What you need to do: Pull out every line of the records that contains the word "portion", and list each one in full.

• • • •

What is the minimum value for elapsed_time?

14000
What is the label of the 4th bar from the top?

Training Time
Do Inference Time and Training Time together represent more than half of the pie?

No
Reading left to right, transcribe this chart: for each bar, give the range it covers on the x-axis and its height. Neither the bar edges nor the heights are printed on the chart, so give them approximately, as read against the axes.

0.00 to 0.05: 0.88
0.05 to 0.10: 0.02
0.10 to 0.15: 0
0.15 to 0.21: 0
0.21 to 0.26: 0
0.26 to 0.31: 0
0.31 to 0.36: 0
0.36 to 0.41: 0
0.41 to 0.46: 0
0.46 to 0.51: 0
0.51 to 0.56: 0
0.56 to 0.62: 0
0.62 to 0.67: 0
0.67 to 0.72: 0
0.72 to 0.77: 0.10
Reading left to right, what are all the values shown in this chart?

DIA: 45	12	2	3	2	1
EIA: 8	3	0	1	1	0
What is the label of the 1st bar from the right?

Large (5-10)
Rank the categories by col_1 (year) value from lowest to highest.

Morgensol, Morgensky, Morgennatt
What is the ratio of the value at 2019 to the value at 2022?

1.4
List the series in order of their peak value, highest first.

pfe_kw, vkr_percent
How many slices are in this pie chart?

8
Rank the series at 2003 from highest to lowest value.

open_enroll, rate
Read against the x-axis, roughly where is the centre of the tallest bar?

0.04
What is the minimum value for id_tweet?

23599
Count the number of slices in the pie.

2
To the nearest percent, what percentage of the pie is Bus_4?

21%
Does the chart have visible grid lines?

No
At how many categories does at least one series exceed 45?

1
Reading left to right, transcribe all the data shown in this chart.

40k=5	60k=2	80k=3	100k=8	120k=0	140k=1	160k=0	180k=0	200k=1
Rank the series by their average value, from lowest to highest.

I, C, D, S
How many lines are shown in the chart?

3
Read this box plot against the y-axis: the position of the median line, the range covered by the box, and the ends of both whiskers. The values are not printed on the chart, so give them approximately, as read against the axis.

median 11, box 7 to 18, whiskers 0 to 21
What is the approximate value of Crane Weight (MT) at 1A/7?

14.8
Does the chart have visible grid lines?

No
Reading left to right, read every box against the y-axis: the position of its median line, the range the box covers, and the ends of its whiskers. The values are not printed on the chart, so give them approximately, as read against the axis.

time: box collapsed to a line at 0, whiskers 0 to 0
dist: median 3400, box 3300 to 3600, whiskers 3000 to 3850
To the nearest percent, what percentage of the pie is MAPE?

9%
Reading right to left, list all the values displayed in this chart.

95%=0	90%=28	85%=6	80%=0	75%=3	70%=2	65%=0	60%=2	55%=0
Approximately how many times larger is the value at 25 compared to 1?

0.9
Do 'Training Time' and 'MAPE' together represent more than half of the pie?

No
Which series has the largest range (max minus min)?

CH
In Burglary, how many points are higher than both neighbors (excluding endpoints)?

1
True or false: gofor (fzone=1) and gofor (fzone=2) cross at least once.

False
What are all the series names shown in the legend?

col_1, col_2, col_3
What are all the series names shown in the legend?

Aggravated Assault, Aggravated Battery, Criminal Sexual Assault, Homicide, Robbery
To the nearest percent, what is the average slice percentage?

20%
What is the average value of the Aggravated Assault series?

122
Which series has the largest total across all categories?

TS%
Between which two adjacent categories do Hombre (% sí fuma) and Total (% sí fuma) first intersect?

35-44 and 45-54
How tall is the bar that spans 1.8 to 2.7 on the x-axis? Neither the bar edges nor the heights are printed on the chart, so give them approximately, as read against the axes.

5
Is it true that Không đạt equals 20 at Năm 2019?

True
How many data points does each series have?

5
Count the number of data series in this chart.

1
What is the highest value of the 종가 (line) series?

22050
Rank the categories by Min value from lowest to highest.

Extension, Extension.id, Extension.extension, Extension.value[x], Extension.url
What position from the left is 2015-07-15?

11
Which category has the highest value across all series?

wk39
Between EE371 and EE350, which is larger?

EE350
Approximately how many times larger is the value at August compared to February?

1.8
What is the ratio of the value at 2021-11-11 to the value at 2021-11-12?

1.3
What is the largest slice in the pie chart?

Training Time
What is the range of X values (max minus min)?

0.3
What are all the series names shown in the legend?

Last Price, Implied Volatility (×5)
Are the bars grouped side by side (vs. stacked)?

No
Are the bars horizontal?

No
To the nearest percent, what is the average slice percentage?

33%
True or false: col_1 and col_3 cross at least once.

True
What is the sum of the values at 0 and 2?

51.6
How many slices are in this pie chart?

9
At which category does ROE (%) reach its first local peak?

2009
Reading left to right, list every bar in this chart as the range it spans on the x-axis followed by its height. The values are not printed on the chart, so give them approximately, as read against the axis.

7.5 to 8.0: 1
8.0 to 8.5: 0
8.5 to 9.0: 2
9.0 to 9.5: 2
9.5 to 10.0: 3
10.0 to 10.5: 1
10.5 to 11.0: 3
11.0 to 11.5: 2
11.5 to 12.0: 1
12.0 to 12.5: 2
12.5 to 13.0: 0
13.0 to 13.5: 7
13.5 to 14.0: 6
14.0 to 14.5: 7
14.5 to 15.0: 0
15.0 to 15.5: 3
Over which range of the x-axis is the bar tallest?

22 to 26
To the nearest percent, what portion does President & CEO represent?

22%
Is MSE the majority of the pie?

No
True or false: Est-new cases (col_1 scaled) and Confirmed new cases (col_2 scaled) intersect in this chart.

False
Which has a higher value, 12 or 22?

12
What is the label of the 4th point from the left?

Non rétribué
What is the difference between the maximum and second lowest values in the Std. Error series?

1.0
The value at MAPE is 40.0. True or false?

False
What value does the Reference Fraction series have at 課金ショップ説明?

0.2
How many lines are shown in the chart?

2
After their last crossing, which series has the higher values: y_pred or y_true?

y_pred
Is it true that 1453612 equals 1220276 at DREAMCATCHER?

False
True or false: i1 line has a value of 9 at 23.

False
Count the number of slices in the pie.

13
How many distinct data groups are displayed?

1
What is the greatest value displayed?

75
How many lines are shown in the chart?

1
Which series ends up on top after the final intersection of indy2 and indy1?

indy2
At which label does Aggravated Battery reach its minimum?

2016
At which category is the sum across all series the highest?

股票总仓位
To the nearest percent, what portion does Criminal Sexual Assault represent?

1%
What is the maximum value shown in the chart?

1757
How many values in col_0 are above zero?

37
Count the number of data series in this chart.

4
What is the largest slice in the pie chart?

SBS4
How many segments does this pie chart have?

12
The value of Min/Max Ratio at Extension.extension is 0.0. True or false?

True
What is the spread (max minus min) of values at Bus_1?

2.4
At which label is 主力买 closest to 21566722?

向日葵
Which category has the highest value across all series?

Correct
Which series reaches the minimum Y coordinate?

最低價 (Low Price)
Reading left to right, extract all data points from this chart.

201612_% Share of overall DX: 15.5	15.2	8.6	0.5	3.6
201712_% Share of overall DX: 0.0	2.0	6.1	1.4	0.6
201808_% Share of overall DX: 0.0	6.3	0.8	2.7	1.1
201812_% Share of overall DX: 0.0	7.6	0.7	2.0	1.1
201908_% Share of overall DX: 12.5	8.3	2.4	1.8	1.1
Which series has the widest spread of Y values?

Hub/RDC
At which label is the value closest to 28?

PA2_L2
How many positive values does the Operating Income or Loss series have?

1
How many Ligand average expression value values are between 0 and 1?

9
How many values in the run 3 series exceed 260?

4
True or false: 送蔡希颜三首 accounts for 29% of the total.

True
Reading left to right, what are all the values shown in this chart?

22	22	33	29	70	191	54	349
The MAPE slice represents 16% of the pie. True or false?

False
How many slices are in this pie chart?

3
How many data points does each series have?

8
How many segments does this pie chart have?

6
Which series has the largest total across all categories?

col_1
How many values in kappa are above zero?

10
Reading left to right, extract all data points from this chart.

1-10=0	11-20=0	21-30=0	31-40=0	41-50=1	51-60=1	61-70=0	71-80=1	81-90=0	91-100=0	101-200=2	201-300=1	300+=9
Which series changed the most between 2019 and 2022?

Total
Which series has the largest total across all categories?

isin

• • • •

Task answer:
To the nearest percent, what portion does President & CEO represent?
To the nearest percent, what portion does Criminal Sexual Assault represent?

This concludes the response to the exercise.